The global head points to access to a well-educated work force, including engineers, biochemists and lab workers, as a crucial factor for the company’s decision to set up shop in Denmark, as well as a business friendly environment, including collaboration with regional municipalities, a stabile framework for business policies, stabile tax conditions, a flexible labour market and good patent protection rights.

“It’s about being able to plan ahead, we are making long term investments,” he stresses.

Look at other countries

Although given the opportunity, John Cox does not have a single critical word to offer on Danish conditions. But Biogen’s CEO in Denmark, Esther Alegrio, advices the Danish Minister of Commerce and European Affairs, Nick Hækkerup (S), to keep a close watch with other countries around Denmark.

“We are in global competition, and just as Denmark is looking at how to make the country more competitive so is Germany, Ireland, Spain, and others. If I were to offer one piece of advice to the Minister it would be to understand what other countries are doing to become more attractive,” she says.

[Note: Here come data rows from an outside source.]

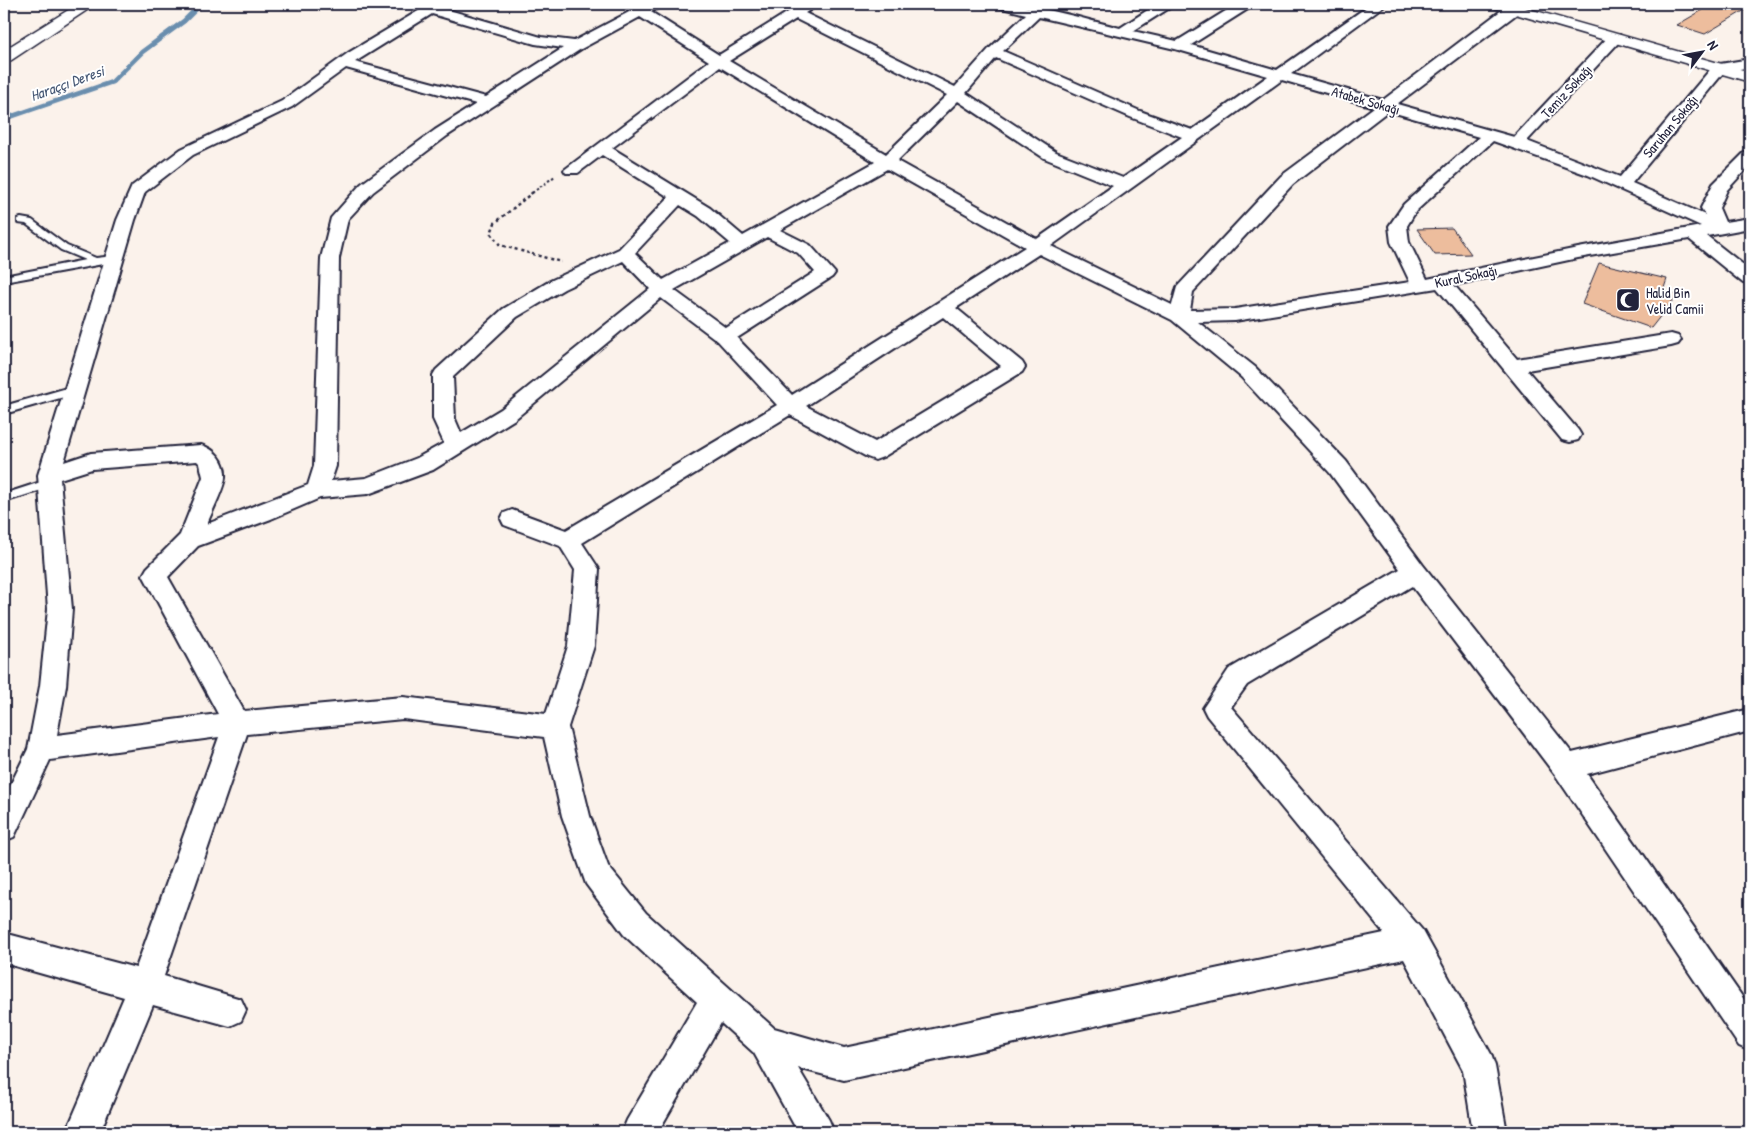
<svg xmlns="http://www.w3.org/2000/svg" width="1754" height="1136" viewBox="0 0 1754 1136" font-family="'Patrick Hand',sans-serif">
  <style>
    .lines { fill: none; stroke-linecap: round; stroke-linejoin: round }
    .stream { stroke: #6a8eae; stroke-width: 5 }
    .building { fill: #edbd9d; stroke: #22223b }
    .service-casing { stroke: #22223b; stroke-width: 4 }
    .minor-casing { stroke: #22223b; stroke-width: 4 }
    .tertiary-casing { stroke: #22223b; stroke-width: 3 }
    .path-far1 { stroke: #22223b; stroke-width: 2; stroke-dasharray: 2.5 2.5; stroke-linecap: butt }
    .path { stroke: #22223b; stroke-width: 2.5; stroke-dasharray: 3 3; stroke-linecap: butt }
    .service { fill: #fff; fill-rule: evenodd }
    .minor { fill: #fff; fill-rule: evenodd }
    .tertiary { fill: #fff; fill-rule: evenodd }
    .labels { text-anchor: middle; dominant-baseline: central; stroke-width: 4; stroke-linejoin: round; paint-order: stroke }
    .far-street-label { font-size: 14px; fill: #22223b; stroke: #fff }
    .far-poi-label { font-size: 14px; fill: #22223b; stroke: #fff; text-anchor: start }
    .far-water-label { font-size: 15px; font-style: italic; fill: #465875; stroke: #fff }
  </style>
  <rect width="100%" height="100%" fill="#fbf2eb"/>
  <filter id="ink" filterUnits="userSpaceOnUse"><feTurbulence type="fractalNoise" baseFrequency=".02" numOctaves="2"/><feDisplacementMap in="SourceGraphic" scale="10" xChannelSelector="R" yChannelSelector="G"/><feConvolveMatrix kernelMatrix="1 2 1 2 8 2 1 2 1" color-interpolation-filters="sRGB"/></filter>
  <g filter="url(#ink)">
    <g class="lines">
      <path class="stream" d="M4 119 112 82 142 52 184 21 201 4"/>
    </g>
    <path class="building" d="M1713 4H1750V7L1705 34 1677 25Z
      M1452 228 1471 254 1435 255 1417 229Z
      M1599 263 1667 279 1663 291 1677 295 1651 328 1582 304Z"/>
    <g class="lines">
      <defs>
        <path id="service" d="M21 218 32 220 67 246 96 258 114 256 119 259 114 262 4 282V276L85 260 61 250 26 224 18 223V219Z
          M74 386 79 390 78 393 4 414V406Z
          M50 479 54 480 56 483 54 486 4 502V494Z"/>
        <path id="minor" d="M430 4H446L442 8 541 37 574 41 631 11 622 4H638L641 6 645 4H659L658 8 651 12 719 55 801 4H814L813 8 805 13 955 87 989 49 1026 14 998 7 996 4C1038 4 1079 18 1120 28L1157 4H1173L1171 7 1133 31 1177 41 1237 4H1253L1251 7 1191 45 1277 70 1371 4H1386L1291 74 1383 100 1507 6 1513 4H1530L1397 104 1514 137 1610 35H1620L1622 38 1620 41 1527 141 1620 177 1714 65 1750 59V67L1724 72 1632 183 1705 215 1701 208 1713 184 1744 153 1750 151V165L1727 190 1719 208 1725 222 1750 218V228L1707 236 1750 270V284L1743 283 1689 239 1578 258 1454 285 1517 359 1671 334 1678 336 1681 340 1678 344 1671 346 1527 370 1578 430 1581 435 1578 440 1570 442 1562 440 1437 288 1235 321 1198 322 1255 367 1346 461 1423 565 1572 753 1750 709V731L1587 774 1750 1008V1051L1739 1046 1556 776 1412 586 1247 685 1231 707 1423 931 1491 1054 1495 1066 1507 1132H1473L1463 1070 1404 959 844 1080 798 1068 829 1120 834 1132H798L754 1053 721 1023 658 1132H622L627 1120 697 1002 624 935 586 884 562 816 544 737 403 719 247 734 164 976 241 999 246 1010 241 1021 230 1026 153 1005 100 1132H66L124 997 4 963V933L136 968 219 737 50 760 14 837 4 841V798L28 749 40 686 48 609 38 475 117 220 132 186 181 149 282 101 348 53ZM432 14 535 44 563 48 486 97 355 62ZM640 17 709 61 564 170 566 173H578L602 155 669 197 619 249 550 281 503 309 436 370 433 375V419L444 443 417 458 366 478 331 481 336 466 339 258 348 219 373 192 447 136 581 49ZM1039 17 1175 49 1268 76 1192 130 1140 111 1003 51ZM796 19 947 95 886 154 729 61ZM996 58 1130 117 1182 137 1123 178 1056 152 966 93ZM720 67 875 162 743 236 710 208 612 148ZM346 68 476 104 435 130 361 184 331 218 321 258 314 466 308 485 207 524C211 514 225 486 225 477 226 461 215 449 201 445L91 453 64 462 135 220 145 192 193 155 292 107ZM1282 80 1374 107 1281 176 1177 287 1172 305 1051 246ZM958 101 1044 158 1113 186 1037 239 897 161ZM1388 111 1479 137 1404 204 1389 226 1391 242 1410 282 1235 309 1190 310 1193 292 1293 184ZM1493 141 1588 175 1701 226 1578 248 1427 279 1409 242 1407 226 1416 211ZM887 169 1025 247 792 395 737 338 832 277 835 273 810 245 780 230ZM680 205 698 216 730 243 663 280 635 253ZM767 237 798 253 815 272 726 328 674 290ZM1039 254 1172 320 1241 377 1330 473 1400 569 1229 669 1203 708 1207 716 1384 933 844 1048 774 1028 646 913 608 866 590 816 568 727 594 646 599 569 582 543 790 415 867 457 875 460 883 457 1022 372 1025 367 1022 362 956 308ZM623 261 650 289 501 409 461 433 455 419 453 377 517 317 564 289ZM661 298 718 341 777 405 566 530 512 510 504 513 501 519 504 525 560 546 575 570 568 646 546 714 403 697 244 711 168 577 198 546 271 519 320 498 368 494 433 470 515 419ZM943 317 1001 366 875 442 806 406ZM197 461 200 464 203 477 180 535 147 568 143 575 218 714 57 735 66 686 72 609 60 479 92 469Z"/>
        <path id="tertiary" d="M78 4H96L10 61 4 62V50Z
          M1488 4H1512L1750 72V82L1491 7Z"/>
      </defs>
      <use href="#service" class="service-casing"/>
      <use href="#minor" class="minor-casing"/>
      <use href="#tertiary" class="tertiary-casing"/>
      <path class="path-far1" d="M532 193 555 176"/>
      <path class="path" d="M533 192 495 223 491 233 500 245 561 262"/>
      <use href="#service" class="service"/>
      <use href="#minor" class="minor"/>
      <use href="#tertiary" class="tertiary"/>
    </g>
  </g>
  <defs>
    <symbol id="mosque-square" viewBox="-11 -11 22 22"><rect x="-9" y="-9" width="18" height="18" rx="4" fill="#22223b" stroke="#fff"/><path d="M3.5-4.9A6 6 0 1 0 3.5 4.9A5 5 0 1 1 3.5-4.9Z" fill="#fff"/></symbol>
  </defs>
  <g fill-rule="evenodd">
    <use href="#mosque-square" x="1614" y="286" width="28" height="28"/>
  </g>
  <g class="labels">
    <g class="far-street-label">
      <text transform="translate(1566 91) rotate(-47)">Temiz Sokağı</text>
      <text transform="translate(1366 100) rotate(16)">Atabek Sokağı</text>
      <text transform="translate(1670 126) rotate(-50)">Saruhan Sokağı</text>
      <text transform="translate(1466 276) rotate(-12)">Kural Sokağı</text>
    </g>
    <g class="far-poi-label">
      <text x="1646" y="292">Halid Bin<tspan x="1646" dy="16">Velid Camii</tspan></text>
    </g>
    <g class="far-water-label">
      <text transform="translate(67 83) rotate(-20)">Haraççı Deresi</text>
    </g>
  </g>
  <rect width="1754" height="1136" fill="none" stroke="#fff" stroke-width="20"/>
  <rect x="10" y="10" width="1734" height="1116" fill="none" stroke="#22223b" stroke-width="2" filter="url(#ink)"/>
  <g transform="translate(1702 52) rotate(58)" stroke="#ffffff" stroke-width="4" paint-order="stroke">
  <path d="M0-4L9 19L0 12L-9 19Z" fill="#22223b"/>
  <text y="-8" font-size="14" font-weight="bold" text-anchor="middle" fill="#22223b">N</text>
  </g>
</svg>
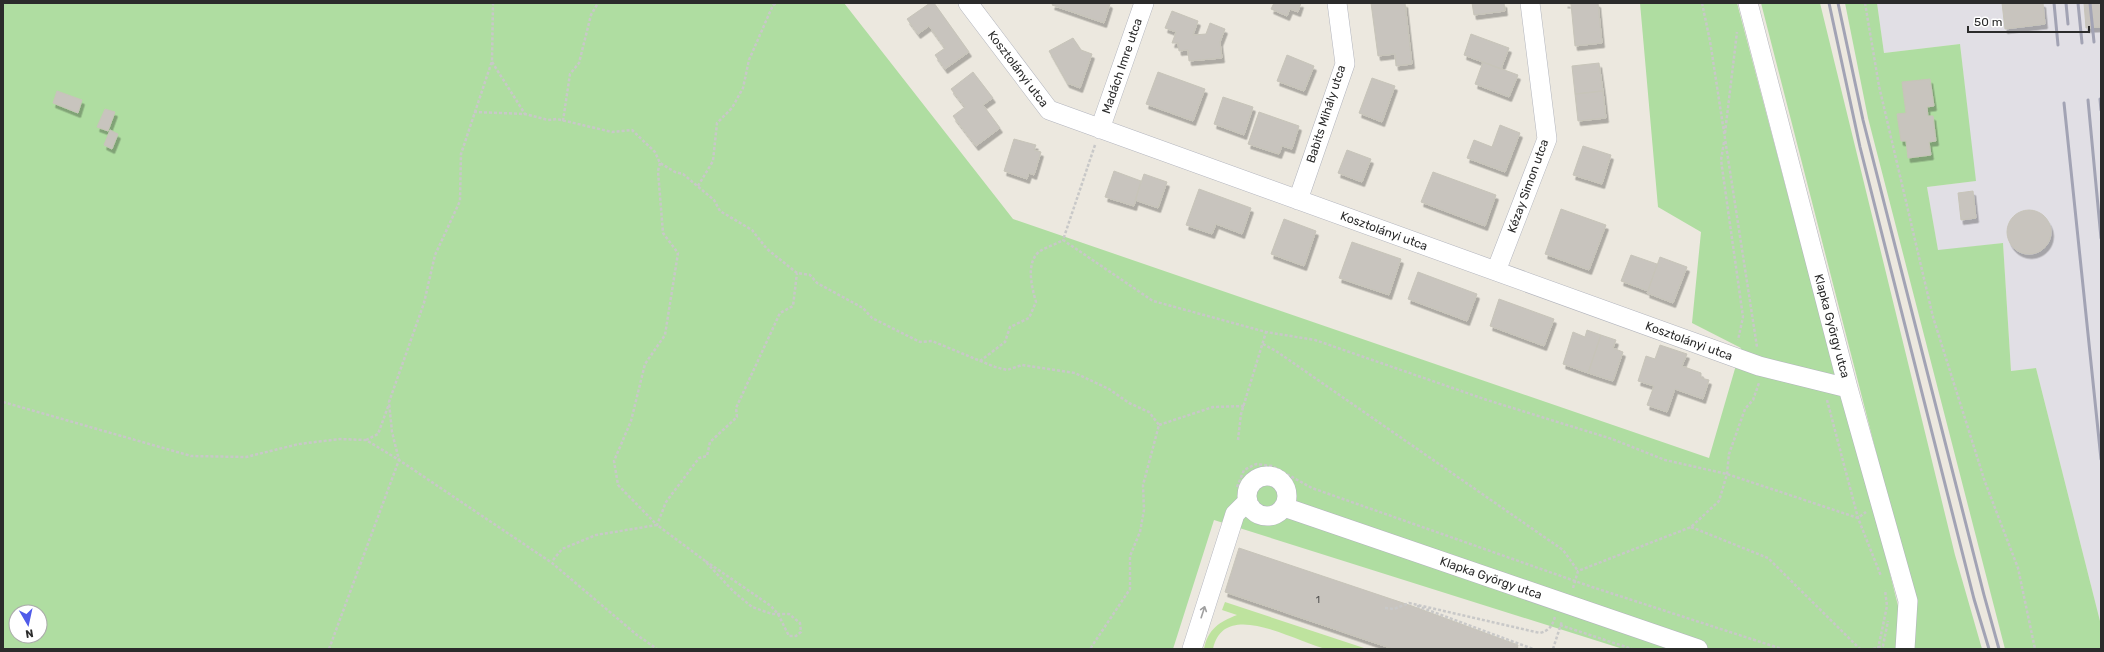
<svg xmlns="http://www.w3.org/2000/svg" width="2104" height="652" viewBox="0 0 2104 652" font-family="Rubik,sans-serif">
	<defs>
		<filter id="shadow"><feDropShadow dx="2.5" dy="4.5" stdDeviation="0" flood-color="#0004"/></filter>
	</defs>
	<rect width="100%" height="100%" fill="#ece8df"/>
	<!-- industrial -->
	<path fill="#e1dfe5" d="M1877 3H2101V625L2036 368 2011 371 2003 243 1938 251 1927 187 1975 181 1960 44 1884 53Z"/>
	<!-- green -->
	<path fill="#afdda1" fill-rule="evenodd" d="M3 3H844L1013 219 1709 458 1741 348 1692 323 1701 232 1658 207 1640 3H1737L1835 373 1872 501 1901 618 1896 649H1623L1214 520 1173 649H3ZM16 612H40V636H16Z
		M1761 3H1820L1955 555 1982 649H1911L1914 600Z
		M1845 3H1877L1884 53 1960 44 1976 181 1927 187 1938 250 2003 243 2011 371 2036 368 2101 625V649H2005L1868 118Z"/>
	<!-- pitch -->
	<path fill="#bee39e" d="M1225 602 1367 649C1354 649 1339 651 1327 649 1297 643 1224 597 1213 649H1204C1208 629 1219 622 1237 615L1222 610Z"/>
	<!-- building -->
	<path fill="#c8c4be" stroke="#c7c4b9" filter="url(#shadow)" d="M930 3H934L969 52 945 69 935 55 945 48 929 26 918 34 907 19Z
		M1053 3H1109L1110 4 1104 23 1052 5Z
		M1274 3H1301L1298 12 1290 9 1287 16 1271 9Z
		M1371 3H1405L1412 64 1396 66 1395 54 1378 56Z
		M1472 3H1504L1505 11 1474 15Z
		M1565 3H1598L1602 43 1575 46 1571 4Z
		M2002 3H2043L2045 24 2005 29Z
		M2084 3H2101V27L2086 28Z
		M1172 11 1198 21 1193 35 1206 34 1210 23 1225 29 1220 42 1222 58 1189 61 1188 50 1179 51 1178 43H1172L1176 32 1165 28Z
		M1471 34 1509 48 1501 69 1464 55Z
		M1073 38 1081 50 1092 54 1080 88 1067 83 1049 51Z
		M1287 55 1314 66 1304 91 1277 81Z
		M1483 62 1518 75 1509 97 1475 84Z
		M1599 63 1603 91 1575 94 1572 66Z
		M973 72 993 98 983 105 1000 128 976 146 953 116 965 107 951 89Z
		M1158 72 1205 89 1193 121 1146 104Z
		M1372 78 1395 86 1382 122 1359 113Z
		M1930 79 1934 106 1927 107 1928 116H1933L1936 141 1929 142 1931 155 1908 158 1906 141H1901L1897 114 1906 113 1902 82Z
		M57 91 82 100 78 113 53 103Z
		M1603 91 1606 118 1578 121 1575 94Z
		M1223 97 1253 107 1244 135 1214 124Z
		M105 109 115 112 108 131 97 127Z
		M1259 112 1299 126 1292 149 1282 146 1279 154 1248 144Z
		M1500 125 1520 133 1505 172 1467 158 1474 140 1492 147Z
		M110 130 118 134 112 149 104 145Z
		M1014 139 1036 145 1034 150 1041 152 1034 175 1029 173 1027 179 1004 171Z
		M1583 146 1611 155 1602 184 1573 175Z
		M1347 150 1371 159 1362 182 1338 173Z
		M1114 171 1141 181 1134 206 1105 197Z
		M1433 172 1496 195 1485 226 1421 202Z
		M1144 174 1167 182 1158 208 1135 200Z
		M1199 189 1251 208 1242 234 1216 224 1212 234 1186 225Z
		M1973 191 1976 218 1961 220 1958 193Z
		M1561 209 1606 225 1589 270 1545 254Z
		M2007 232a22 22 0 1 1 44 0a22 22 0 1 1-44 0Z
		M1284 219 1316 231 1304 266 1271 254Z
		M1352 242 1401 259 1389 295 1339 278Z
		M1631 255 1657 264 1648 291 1621 281Z
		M1660 257 1687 267 1673 303 1647 293Z
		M1418 272 1477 294 1467 321 1408 299Z
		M1499 299 1554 319 1544 346 1490 326Z
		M1587 330 1601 335 1588 373 1563 364 1573 332 1585 337Z
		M1601 335 1616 340 1613 348 1623 352 1613 381 1588 373Z
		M1660 345 1687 354 1682 366 1701 373V378L1709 380 1703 399 1675 389 1667 412 1647 405 1654 386 1638 381 1646 356 1655 359Z
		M1239 548 1412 606 1518 645 1517 649H1393L1225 592Z"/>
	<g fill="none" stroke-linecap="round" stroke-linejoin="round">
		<defs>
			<path id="street" d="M968 3 1049 110 1759 366 1848 388
				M1748 3 1848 388 1908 601 1905 649
				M1100 129 1144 3
				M1298 200 1345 64 1337 3
				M1496 271 1547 139 1530 3
				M1247 496a20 20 0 1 1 40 0a20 20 0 1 1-40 0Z
				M1284 507 1698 649
				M1192 649 1235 514 1248 501"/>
		</defs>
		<!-- street casing -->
		<use href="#street" stroke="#b2b4bd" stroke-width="20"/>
		<!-- path -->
		<path stroke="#c8c8c8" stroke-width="2.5" stroke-dasharray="3 2" stroke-linecap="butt" d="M1702 3 1710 41 1757 347
			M1865 3 1879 86 1933 317 1985 482 2018 568 2035 649
			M492 62 525 114
			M474 112 525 114 548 120 557 119 612 132 632 130 655 152 660 163 675 172 683 174 714 200 720 211 752 230 767 249 797 273 810 275 817 283 863 308 872 318 920 342 932 341 995 367 1007 370 1022 365 1075 373 1109 389 1129 403 1149 412 1159 425 1143 485 1144 510 1140 532 1130 556V589L1090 649
			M563 121 570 74 579 63 591 15 598 3
			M1725 133 1737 32
			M1724 142 1721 160 1743 317 1738 340
			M1095 145 1063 240 1153 301 1266 332 1315 340 1487 400 1612 439 1665 460 1727 474 1858 518 1866 512
			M660 163 658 171 663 233 678 253 665 335 645 364 631 421 614 461 618 485 657 525 666 502 699 458 707 456 710 442 737 417 736 408 780 313 793 306 797 273
			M698 186 713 161 717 123 732 108 743 88 749 60 773 5 778 3
			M1263 344 1276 351 1563 550 1578 571
			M980 361 1005 342 1010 327 1029 318 1036 302C1032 288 1025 262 1040 251 1047 247 1056 244 1063 240
			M1827 400 1858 518 1881 576
			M3 402 191 456 246 457 299 444 340 439 366 440 399 460 552 563 637 635 657 649
			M1159 425 1213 407 1244 406
			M366 440 378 434 389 404
			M1238 440 1241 414 1266 332
			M1237 487 1244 470 1256 464 1272 466 1312 488 1592 587 1782 649
			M1691 527 1768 558 1860 649
			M553 560 562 549 596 535 657 525 704 560 733 591 752 607 772 614H789L800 623 801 632 796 636H789L778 614 771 606 704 560
			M1573 588 1578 571 1691 527 1719 501 1727 474 1729 454 1745 409 1753 400 1759 383
			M1417 606 1533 649
			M1385 608 1394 609 1409 603 1540 633C1550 630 1552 626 1555 617
			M1560 625 1632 649
			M329 649 399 460 392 432 389 402 424 303 435 255 460 201 461 154 492 61 493 3
			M1553 649 1562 621
			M1873 649 1883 646 1888 621
			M1878 649 1887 606 1885 590"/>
		<!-- street -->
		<use href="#street" stroke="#fff" stroke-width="19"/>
		<!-- rail -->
		<path stroke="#a2a3b4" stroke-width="3" d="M1829 3 1860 147 1974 599 1989 649
			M1838 3 1863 120 1984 595 1999 649
			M2054 3 2058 45
			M2066 3 2068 24
			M2078 3 2082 43
			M2090 3 2094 42
			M2100 99 2101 110
			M2088 100 2101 238
			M2064 103 2101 459"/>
	</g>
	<!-- one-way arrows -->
	<defs><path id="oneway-shaft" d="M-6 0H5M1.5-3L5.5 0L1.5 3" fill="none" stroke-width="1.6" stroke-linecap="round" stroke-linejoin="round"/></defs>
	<use stroke="#a0a0a0" href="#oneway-shaft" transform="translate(1203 612) rotate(-72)"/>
	<g text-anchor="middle" stroke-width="3" stroke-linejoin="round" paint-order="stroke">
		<!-- number labels -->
		<g font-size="10" fill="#525150">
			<text x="1318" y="603">1</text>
		</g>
		<!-- street labels -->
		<g font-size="12" fill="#2b2b2b" stroke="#fff">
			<text transform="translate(1122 66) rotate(-71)" y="4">Madách Imre utca</text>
			<text transform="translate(1018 69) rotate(53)" y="4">Kosztolányi utca</text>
			<text transform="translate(1326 114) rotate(-72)" y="4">Babits Mihály utca</text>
			<text transform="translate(1528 186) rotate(-70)" y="4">Kézay Simon utca</text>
			<text transform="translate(1384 231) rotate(20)" y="4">Kosztolányi utca</text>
			<text transform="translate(1832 326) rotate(75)" y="4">Klapka György utca</text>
			<text transform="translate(1689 341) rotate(20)" y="4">Kosztolányi utca</text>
			<text transform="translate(1491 578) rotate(19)" y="4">Klapka György utca</text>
		</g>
	</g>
	<!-- border -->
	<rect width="2104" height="652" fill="none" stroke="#2b2b2b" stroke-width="8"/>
	<!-- north arrow -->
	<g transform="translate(28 624) rotate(171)"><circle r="19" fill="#ffffff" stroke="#aaaaaa"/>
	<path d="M0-3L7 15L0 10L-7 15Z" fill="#4f5be9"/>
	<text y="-6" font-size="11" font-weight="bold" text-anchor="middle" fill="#2b2b2b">N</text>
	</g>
	<!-- scale -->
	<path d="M1968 26v6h121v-6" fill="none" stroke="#2b2b2b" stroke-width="2"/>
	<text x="1974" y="26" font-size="12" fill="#2b2b2b" stroke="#ffffff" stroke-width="3" paint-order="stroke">50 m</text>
</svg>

Although the Danish branch of the biotech company keeps hiring new workers, she denies speculation that the source is running dry, and she has been positively surprised at how easy it has been to recruit the right people.

In the annual Business Barometer from the US Chamber of Commerce in Denmark (AmCam Denmark), quoted by several news outlets in the past week, the conclusion is that Denmark is not sufficiently competitive. Denmark is too expensive a country to run a business in, and 54 % of international companies in Denmark are considering moving their investments and workplaces out of the country, the report reveals.